Records from a data collection
::::::::

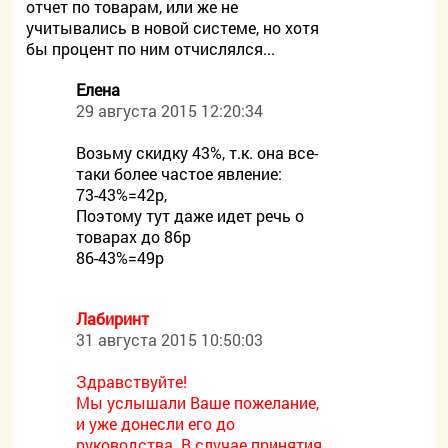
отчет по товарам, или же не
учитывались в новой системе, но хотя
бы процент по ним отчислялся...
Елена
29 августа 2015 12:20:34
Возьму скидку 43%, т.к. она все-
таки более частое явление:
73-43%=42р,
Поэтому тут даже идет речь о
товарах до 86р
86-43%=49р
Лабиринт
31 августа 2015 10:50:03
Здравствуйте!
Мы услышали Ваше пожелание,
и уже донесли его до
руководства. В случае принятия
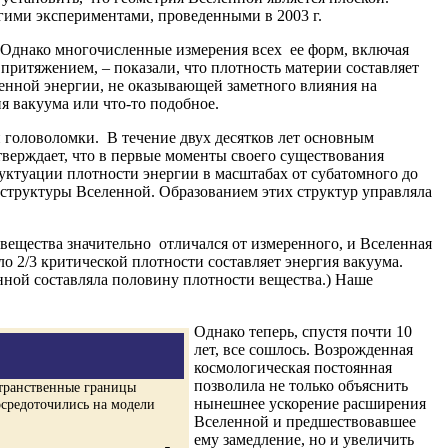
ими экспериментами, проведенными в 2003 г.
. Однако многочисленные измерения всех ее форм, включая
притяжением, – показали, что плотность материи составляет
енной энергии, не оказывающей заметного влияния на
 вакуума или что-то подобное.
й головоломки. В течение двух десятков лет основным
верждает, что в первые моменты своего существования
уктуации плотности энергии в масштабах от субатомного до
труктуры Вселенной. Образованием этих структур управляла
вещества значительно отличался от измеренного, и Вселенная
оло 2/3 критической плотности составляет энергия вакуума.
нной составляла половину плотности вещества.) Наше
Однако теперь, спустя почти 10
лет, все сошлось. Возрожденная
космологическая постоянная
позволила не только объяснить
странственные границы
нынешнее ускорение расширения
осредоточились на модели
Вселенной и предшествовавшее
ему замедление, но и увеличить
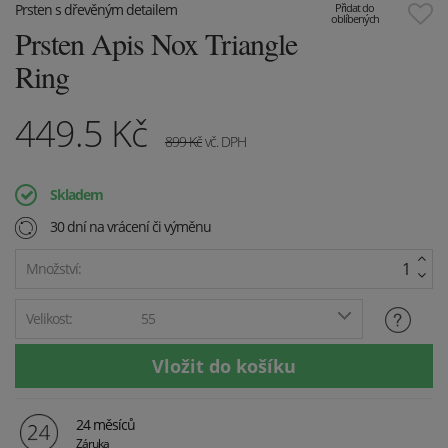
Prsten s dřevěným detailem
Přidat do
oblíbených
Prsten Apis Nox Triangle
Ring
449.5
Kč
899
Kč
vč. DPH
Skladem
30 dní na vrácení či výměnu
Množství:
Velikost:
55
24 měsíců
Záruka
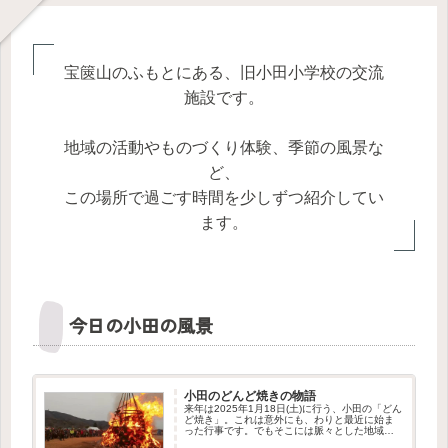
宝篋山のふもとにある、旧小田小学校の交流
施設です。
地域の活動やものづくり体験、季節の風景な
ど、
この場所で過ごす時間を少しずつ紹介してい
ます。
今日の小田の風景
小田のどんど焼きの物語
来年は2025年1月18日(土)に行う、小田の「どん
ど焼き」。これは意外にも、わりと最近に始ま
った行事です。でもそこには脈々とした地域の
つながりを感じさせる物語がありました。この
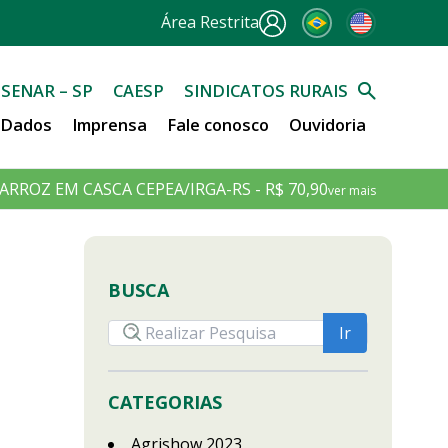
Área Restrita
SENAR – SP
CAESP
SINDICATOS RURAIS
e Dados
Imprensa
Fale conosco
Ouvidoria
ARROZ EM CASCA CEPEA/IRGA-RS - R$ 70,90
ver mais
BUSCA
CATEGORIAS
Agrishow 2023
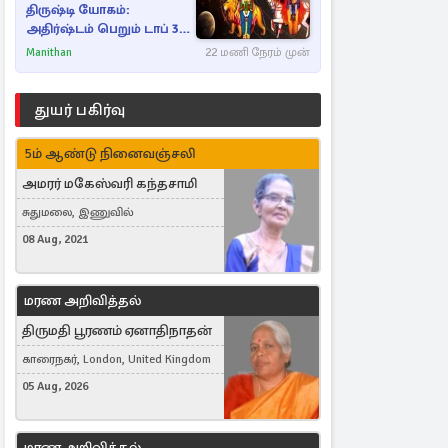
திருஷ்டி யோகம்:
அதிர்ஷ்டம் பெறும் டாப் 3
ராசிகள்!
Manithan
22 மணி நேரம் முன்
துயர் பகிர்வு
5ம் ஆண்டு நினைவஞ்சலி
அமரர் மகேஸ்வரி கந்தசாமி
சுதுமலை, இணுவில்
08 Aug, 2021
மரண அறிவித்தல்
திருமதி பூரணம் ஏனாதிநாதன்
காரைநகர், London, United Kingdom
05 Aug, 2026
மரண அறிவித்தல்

::::::::

Render the data from its start through the line containing "Здравствуйте!" as a numbered list, both ends included. Skip blank lines and leave the pictures out.

1. отчет по товарам, или же не
2. учитывались в новой системе, но хотя
3. бы процент по ним отчислялся...
4. Елена
5. 29 августа 2015 12:20:34
6. Возьму скидку 43%, т.к. она все-
7. таки более частое явление:
8. 73-43%=42р,
9. Поэтому тут даже идет речь о
10. товарах до 86р
11. 86-43%=49р
12. Лабиринт
13. 31 августа 2015 10:50:03
14. Здравствуйте!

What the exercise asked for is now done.